Experts who received money from Roche Holding AG and GlaxoSmithKline Plc also served as consultants to the World Health Organization in drawing up plans for dealing with pandemic influenza, the British Medical Journal and the Bureau of Investigative Journalism reported.
The flu expert who recommended using and stockpiling antiviral drugs received payments from Roche, which makes the best-selling antiviral Tamiflu, for lecturing and consulting work when the guidance was produced and published in 2004, according to the report published today in the BMJ. He had also received payments from Glaxo, maker of the second best-selling flu drug Relenza, until 2002, the article said.
European governments spent billions of dollars buying pandemic vaccines and antiviral drugs that went largely unused because the flu remained mild. The European Medicines Agency yesterday said three companies distributed more than 179 million doses of pandemic vaccine in Western Europe, of which at least a fifth was used. The article, which also found that two scientists who prepared annexes to the WHO’s 2004 pandemic guidelines had financial links to Roche, criticizes the lack of transparency of the agency’s expert consultations.
“The investigation reveals a system struggling to manage the inherent conflict between the pharmaceutical industry, WHO, and the global public health system, which all draw on the same pool of scientific experts,” the authors wrote.
‘Free of Undue Influence’
The recommendations on how to respond to a pandemic were drafted by 20 people and the WHO released them on the Web for six months to seek public comment before revising them and publishing them in 2004, Gregory Hartl, a WHO spokesman, said in a telephone interview.
“It’s very difficult for 2 of 20 to be a majority,” Hartl said. “There is a range of expertise on any given committee. We are confident that the end product is free of undue influence.”
The report also questioned the WHO’s policy of not disclosing the names of members of its emergency committee, a group of public health officials and flu experts that advises Director-General Margaret Chan. This makes it impossible to assess potential conflicts of interest with drugmakers, the BMJ said.
The Geneva-based WHO says the secrecy is intended to shield panel members from outside pressures.
‘Protect the Neutrality’
“We have to protect the neutrality of this advice,” Hartl said. “It’s easier to do that if their names aren’t known.”

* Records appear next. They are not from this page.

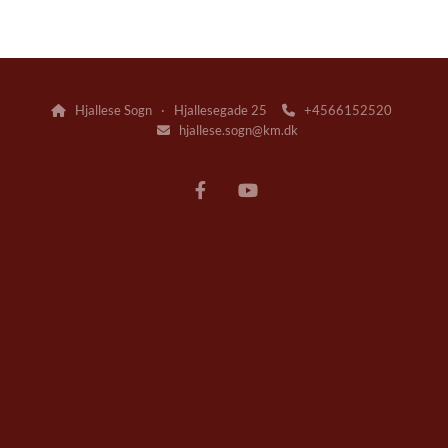
Hjallese Sogn · Hjallesegade 25
+4566152520


hjallese.sogn@km.dk

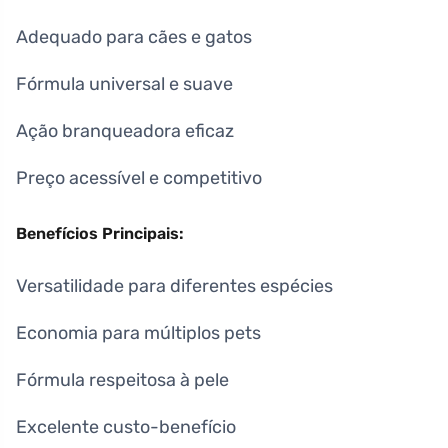
Adequado para cães e gatos
Fórmula universal e suave
Ação branqueadora eficaz
Preço acessível e competitivo
Benefícios Principais:
Versatilidade para diferentes espécies
Economia para múltiplos pets
Fórmula respeitosa à pele
Excelente custo-benefício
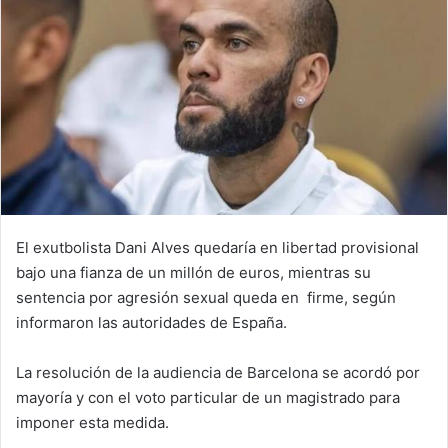
El exutbolista Dani Alves quedaría en libertad provisional
bajo una fianza de un millón de euros, mientras su
sentencia por agresión sexual queda en firme, según
informaron las autoridades de España.
La resolución de la audiencia de Barcelona se acordó por
mayoría y con el voto particular de un magistrado para
imponer esta medida.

The WHO says it made the best possible decisions to protect the public at a time when it had limited information about a lethal virus.

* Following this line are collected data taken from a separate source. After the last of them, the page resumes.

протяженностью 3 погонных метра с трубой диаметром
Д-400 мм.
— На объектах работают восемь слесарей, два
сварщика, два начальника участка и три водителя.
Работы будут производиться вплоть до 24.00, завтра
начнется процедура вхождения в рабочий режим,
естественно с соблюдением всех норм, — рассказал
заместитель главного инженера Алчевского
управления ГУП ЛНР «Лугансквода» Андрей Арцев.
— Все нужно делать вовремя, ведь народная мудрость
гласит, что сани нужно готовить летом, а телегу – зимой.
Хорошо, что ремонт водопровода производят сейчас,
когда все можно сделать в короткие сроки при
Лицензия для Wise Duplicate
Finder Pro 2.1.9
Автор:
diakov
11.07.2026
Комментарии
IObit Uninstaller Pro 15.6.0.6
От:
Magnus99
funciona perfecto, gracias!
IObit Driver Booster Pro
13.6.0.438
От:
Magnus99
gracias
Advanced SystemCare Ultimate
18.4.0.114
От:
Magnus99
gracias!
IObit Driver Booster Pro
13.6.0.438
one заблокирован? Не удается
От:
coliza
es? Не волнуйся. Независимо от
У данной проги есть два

The BMJ report acknowledges there is a finite supply of experts to be found in the field, and many of them have worked for drugmakers.
“In disease areas like this, there is only a limited number of people who have got direct clinical investigational experience and virology experience, so it’s not surprising that we are going to be seeking advice from the same groups of people,” David Reddy, who heads Roche’s influenza task force, said in a telephone interview today. “It’s to everybody’s benefit that industry conduct its activities with the advice of experts.”
The WHO has processes in place for considering relationships with the pharmaceutical industry when it evaluates advice supplied by experts, he said. What’s more, the agency itself has initiated a review of the handling of the pandemic, so it’s too early to draw conclusions, according to Reddy.